06 Sep, 2009, elanthis wrote in the 28th comment:
Votes: 0
For my own edification, I looked up the specifics of the meaning of "copying" in garbage collectors, and Silenus is right. A copying collector is one that uses memory copies as a form of tracking reachable objects, where as a moving/compacting collector may do the memory moves separate from the mark phase. Basically, all copying collectors are compacting collectors, but not all compacting collectors are copying collectors.

A copying collector would incur a performance hit for every GC run due to needing to always copy objects during mark phase, even if the heap is not fragmented. A better design would avoid copying objects needlessly, which is what most modern moving/compacting collectors attempt to do. The advantage of a copying collector is that allocation is _very_ fast (so long as there is enough free heap space) because there is no free block list, but simply a contiguous chunk of unused memory.

Given that you can use different methods for different generations of objects in a generational GC, it is quite possible and potential advantageous to use a copying approach for the youngest generation of objects, making the usual pattern of frequent-allocation of small objects take advantage of the fast allocation speed of a copying collector. The copy portion of the copying collector would essentially copy the objects into the portion of the heap reserved for older generations of objects.

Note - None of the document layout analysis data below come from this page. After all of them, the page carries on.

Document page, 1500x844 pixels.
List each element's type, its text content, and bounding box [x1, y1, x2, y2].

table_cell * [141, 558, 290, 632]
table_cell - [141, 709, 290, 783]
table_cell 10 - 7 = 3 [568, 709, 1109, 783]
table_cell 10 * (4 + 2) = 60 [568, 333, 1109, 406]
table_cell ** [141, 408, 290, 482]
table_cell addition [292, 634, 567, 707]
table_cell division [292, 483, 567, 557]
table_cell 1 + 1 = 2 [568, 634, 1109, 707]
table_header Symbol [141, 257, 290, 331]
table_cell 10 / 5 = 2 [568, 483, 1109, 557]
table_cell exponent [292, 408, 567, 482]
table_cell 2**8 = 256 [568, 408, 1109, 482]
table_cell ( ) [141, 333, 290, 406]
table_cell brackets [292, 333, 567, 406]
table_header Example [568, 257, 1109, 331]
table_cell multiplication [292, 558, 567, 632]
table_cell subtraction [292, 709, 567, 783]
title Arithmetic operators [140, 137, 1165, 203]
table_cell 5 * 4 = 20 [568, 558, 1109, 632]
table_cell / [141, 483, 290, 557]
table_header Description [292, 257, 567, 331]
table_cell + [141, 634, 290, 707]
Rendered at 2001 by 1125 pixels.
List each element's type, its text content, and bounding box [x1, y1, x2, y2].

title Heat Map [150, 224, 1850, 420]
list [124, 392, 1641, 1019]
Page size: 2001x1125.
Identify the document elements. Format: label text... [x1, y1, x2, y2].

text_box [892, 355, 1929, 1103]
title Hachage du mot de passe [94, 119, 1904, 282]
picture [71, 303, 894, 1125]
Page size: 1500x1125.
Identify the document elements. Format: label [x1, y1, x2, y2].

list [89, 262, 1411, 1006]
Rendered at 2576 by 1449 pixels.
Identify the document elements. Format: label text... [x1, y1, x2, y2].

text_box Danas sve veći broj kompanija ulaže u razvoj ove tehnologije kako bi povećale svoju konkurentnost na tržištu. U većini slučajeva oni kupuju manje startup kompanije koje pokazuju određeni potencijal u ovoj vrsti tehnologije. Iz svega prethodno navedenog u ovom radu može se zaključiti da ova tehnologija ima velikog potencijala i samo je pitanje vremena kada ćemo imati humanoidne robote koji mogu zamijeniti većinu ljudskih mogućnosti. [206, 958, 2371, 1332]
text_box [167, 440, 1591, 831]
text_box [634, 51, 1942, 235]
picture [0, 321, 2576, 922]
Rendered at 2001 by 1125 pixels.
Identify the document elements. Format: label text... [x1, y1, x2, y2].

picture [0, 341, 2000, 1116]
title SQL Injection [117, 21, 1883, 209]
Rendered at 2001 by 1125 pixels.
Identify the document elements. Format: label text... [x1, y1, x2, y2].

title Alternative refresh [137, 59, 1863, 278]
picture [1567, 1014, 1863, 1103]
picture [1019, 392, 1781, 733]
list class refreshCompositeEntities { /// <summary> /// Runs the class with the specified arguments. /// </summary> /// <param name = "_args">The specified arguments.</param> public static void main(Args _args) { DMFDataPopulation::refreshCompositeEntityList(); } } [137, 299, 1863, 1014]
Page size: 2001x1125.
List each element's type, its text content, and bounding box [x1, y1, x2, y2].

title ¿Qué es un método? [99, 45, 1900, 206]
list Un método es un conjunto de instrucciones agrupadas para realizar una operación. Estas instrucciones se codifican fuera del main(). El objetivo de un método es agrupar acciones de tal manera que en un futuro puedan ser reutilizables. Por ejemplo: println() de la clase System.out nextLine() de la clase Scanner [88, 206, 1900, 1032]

One particular trick (unrelated to copying/moving) to keep in mind for generational collectors is that some objects deserve to start life as an older generation. The idea behind generational collectors is that most languages create a lot of temporary objects. However, for most applications there are a number of types that are usually long-lived. In a game, for example, the objects representing game actors usually last for at least a few seconds, if not for hours, so there's little point in putting them into the youngest generation. Many generic collectors implementations actually will do this, albeit they do it based on size, since those short-lived objects are also usually small. An application-specific GC may use allocation flags to indicate that certain objects are expected to be long-lived, and others are expected to be short-lived. In a scripting language, this can even go so far as to differentiate between strings created explicitly and strings created as temporaries during string concatenation operators (e.g., echo str + " foo", compared with var foo = read_file). Multi-generational collectors exist as well, and you can differentiate between objects that you expect to live a long time (game actors), objects you expect to live a short time (string concatenation temporaries), and objects that may or may not exist a short time (most everything else).

Unfortunately, none of the popular generic GCes out there (not that there's a lot of them) include an API that lets the user specify the expected lifetime of an object during allocation. Something I should suggest to the Boehm folks, perhaps.